Толпа пришла в движение, загомонили мужики, в воздухе прогремело несколько предупреждающих выстрелов. Командир Голин, одёрнув на себе чёрную кожаную куртку, положил руку на рукоятку нагана, презрительно, хладнокровно из-под тяжёлых, свисающих над короткими ресницами век разглядывая тёмную несознательную массу, именуемую по недоразумению «народом».
VI
Дарью, выламывая ей руки, при истошном плаче ребёнка, буквально отодрали от тела Петра Петровича Дворянчикова, а труп два дюжих красноармейца попытались засунуть головой в мешок, но, так и не сумев это проделать, обхватили за ноги и руки, оттащили в контору, бросили за дверью, словно куль, а саму контору закрыли на замок. После всего свершившегося Галактион Голин, поглядывая безбоязненно на толпу с ненавистной простотой, решил, что свершившийся суд, а вследствие этого и шум, принесёт со временем пользу. Ибо он смог показать силу власти и могущественное превосходство идеи великого вождя Ленина.
Прибежавший Иван Кобыло с трудом увлёк Дарью домой, но та всё вырывалась из рук, едва не роняя ребёнка, выскальзывала, грозя командиру пальцем. Галактион Голин лишь криво усмехался кривыми мясистыми губами. Он молча, презрительно махнул рукой на жиденькую толпу оставшихся мужиков и понял, что дело кончено в его пользу, как всегда и случалось.
Когда выбежавшее в зенит солнце покатилось по наклонной, роняя на землю обычную для здешних мест жару, командиру отряда красных конников пришло в голову продемонстрировать свою силу своеобразным порядком и одновременно показать, что советская власть рождает радость освобождения от паскуд буржуев и всяких господ дворян ещё и посредством музыки. Духовой оркестр заиграл боевой марш, затем прошёлся по селу, гремя во все свои трубы.
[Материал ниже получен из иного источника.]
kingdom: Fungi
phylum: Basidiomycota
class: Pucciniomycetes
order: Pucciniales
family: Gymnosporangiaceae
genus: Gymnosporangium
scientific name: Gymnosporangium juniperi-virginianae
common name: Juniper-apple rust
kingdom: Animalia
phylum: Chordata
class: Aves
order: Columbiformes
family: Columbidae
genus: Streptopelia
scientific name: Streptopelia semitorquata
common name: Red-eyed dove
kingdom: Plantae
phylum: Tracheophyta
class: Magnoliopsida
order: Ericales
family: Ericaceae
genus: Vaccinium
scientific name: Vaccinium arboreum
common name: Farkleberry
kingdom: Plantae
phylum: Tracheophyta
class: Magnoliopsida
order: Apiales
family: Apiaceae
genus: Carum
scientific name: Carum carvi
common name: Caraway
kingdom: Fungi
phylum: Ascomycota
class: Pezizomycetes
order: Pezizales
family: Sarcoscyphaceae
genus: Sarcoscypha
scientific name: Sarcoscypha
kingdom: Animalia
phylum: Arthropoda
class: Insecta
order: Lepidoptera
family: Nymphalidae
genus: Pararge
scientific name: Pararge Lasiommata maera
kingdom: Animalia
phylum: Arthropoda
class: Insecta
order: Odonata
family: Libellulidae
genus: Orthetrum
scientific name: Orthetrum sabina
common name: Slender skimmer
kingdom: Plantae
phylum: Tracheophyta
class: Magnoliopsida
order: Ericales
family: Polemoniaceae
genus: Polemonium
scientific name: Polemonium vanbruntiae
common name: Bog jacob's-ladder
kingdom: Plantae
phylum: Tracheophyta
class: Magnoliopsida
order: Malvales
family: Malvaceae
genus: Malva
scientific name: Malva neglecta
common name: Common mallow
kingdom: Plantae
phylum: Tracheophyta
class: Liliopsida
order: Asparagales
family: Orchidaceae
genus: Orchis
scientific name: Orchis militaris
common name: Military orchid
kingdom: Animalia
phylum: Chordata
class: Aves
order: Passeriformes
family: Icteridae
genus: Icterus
Литавры шумно и разноголосо отбивали неслыханную гамму звуков, стрекотал ритмично барабан и мерно завывали трубы, — это была эффектная, громоподобная музыка победителей.
Затем у командира возникла мысль пройтись эдаким торжественным маршем на рослых боевых конях по селу. Наверняка выйдут к воротам любопытные, помашут конникам ручками, а те, улыбаясь, покоясь в сёдлах, в волнах духовой музыки прошествуют мимо домов, где живут неплохие, но ещё враждебные советской власти сибирские мужики.
К вечеру жар спал, и началось шествие. У крайнего дома, где жили Дворянчиковы, отряд конников остановился. Командир Голин, завидев на завалинке красивое лицо молодой женщины, сошёл на землю — то сидела в забытьи Дарья. Настасья Ивановна, которой сказали, что Петра Петровича срочно увезли в больницу, в Шербакуль, в связи с приступом, слегла. Ребёнок заснул, а Дарья предалась раздумьям о смысле и быстротечности жизни.
Командир Голин, лично, как он хвастался, расстрелявший сто двенадцать человек за обращение к нему на «ты», не мог предвидеть ляпсуса, когда спрыгнул с коня. В притуманенном вечерними сумерками дворе он не сразу узнал молодую женщину. Но как только она подняла на него глаза, а он, небольшого росточка мужчина, с кривыми кавалерийскими ногами, в длинной чёрной кожаной куртке, в лоснящихся чёрных сапогах, придерживая именную, длинную, не по росту саблю с золотым эфесом, подаренную ему лично главкомом Троцким за храбрость, тут же стушевался и готов был позорно броситься наутёк. В глазах женщины он увидел гадливый меркнущий свет презрения, смешанный с болью. Голин молча повернулся и, всё так же придерживая саблю, цеплявшуюся за неровности земли, в поскрипывающих новой кожей ремнях, пошёл прочь кавалерийской походочкой, намеренно развязной, играя всепонимающей улыбочкой на губах. В этот момент, мертвея лицом, он услышал хлопок выстрела, разодравший пугающую немоту презираемого им села.